* EXERCISE BRIEF
Where a line below holds the string "Clark", that line goes into the answer.

* ENTRIES PROVIDED
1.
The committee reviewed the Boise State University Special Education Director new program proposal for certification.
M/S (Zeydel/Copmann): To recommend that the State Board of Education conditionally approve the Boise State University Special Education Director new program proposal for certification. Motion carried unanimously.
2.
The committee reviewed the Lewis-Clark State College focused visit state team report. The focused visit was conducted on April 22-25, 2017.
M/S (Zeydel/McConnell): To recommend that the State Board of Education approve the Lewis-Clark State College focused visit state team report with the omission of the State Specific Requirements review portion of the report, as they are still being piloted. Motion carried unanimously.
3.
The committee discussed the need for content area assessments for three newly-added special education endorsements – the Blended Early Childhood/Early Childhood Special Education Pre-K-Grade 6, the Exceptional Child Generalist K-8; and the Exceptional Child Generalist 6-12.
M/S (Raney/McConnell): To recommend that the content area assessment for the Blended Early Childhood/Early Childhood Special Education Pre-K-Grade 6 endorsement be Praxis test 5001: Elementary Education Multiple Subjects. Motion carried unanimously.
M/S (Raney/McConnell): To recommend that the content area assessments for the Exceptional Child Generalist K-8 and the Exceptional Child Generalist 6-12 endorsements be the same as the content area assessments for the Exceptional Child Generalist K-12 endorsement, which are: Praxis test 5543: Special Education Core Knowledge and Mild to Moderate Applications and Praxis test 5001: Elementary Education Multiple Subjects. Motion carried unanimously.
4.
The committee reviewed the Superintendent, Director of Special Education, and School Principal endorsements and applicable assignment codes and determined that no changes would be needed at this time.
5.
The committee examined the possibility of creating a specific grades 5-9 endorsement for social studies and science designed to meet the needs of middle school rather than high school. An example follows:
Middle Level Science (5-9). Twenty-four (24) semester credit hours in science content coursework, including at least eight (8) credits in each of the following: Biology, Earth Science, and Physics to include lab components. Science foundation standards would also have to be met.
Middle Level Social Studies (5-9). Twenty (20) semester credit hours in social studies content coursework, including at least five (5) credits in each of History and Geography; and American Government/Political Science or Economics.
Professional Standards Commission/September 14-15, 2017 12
---
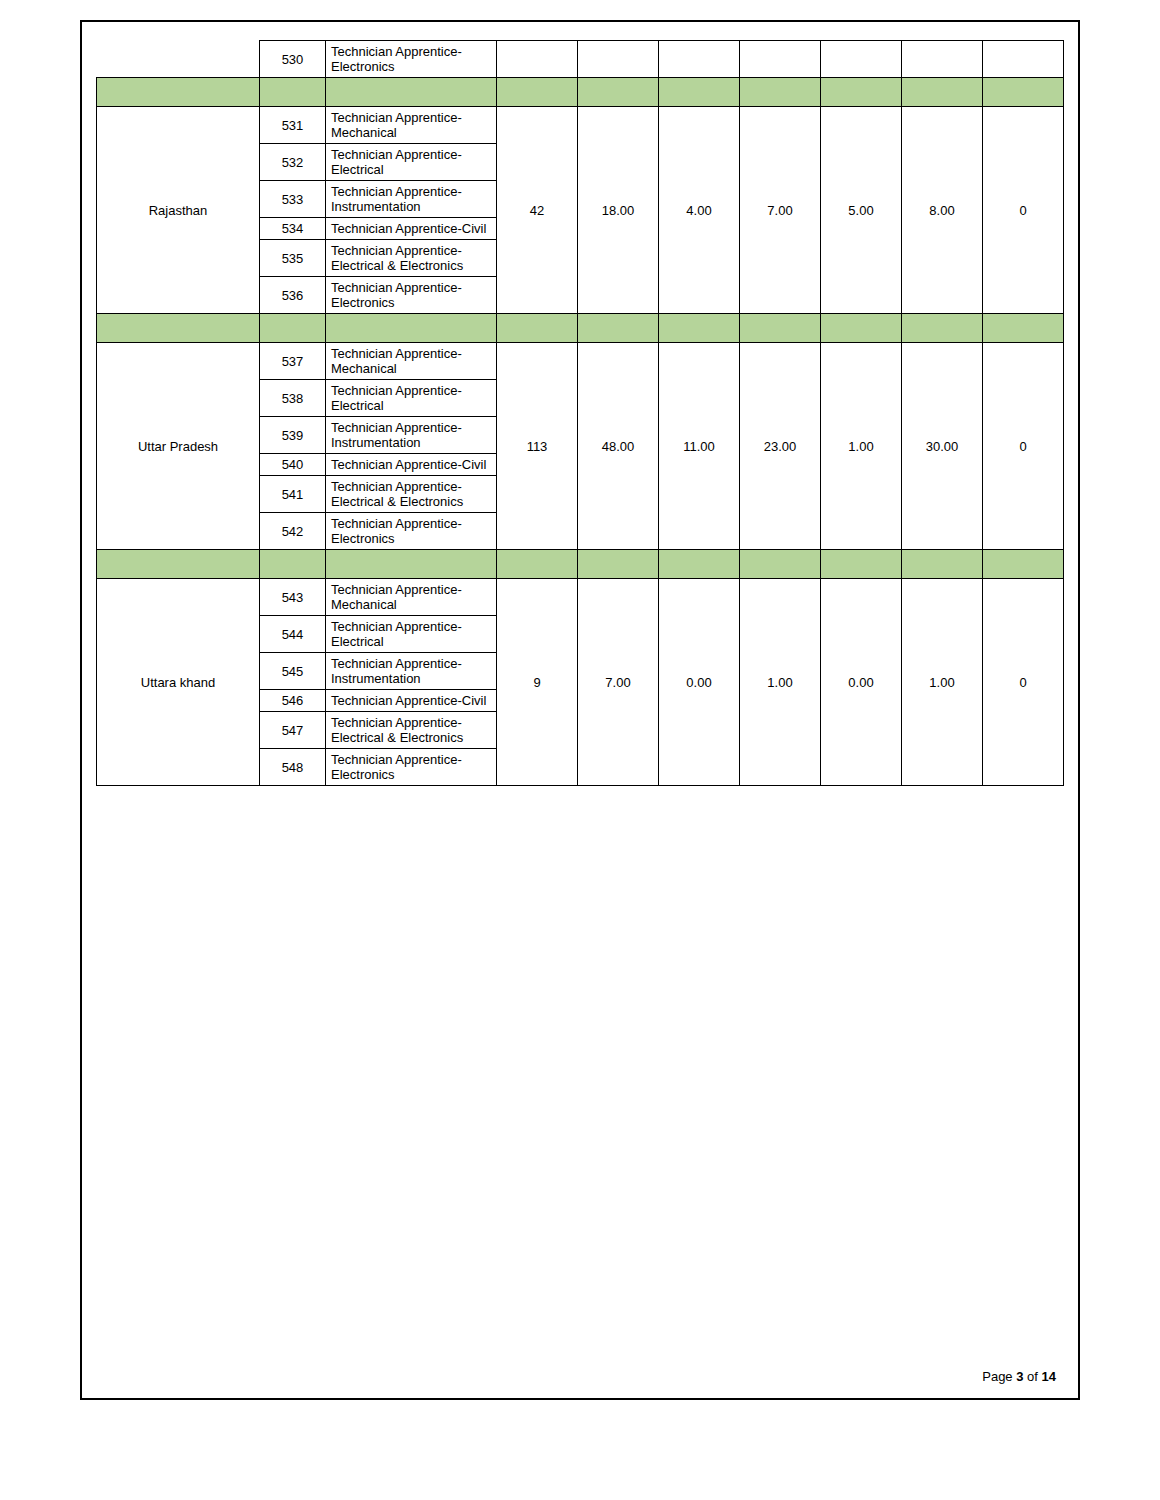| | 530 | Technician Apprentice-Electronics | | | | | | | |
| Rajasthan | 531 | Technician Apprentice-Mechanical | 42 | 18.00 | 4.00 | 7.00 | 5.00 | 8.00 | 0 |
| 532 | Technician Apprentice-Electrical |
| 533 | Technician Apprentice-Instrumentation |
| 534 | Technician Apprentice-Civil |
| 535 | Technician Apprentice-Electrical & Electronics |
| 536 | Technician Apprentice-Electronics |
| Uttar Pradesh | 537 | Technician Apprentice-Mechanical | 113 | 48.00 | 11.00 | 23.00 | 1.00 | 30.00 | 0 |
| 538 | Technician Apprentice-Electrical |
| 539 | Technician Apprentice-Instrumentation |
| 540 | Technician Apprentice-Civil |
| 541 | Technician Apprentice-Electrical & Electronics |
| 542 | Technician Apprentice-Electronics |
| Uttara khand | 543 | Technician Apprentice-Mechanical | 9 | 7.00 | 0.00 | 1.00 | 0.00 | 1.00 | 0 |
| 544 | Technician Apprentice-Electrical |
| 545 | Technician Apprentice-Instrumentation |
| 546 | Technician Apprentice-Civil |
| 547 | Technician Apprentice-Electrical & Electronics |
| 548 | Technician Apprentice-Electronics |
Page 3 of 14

* EXERCISE OUTPUT
The committee reviewed the Lewis-Clark State College focused visit state team report. The focused visit was conducted on April 22-25, 2017.
M/S (Zeydel/McConnell): To recommend that the State Board of Education approve the Lewis-Clark State College focused visit state team report with the omission of the State Specific Requirements review portion of the report, as they are still being piloted. Motion carried unanimously.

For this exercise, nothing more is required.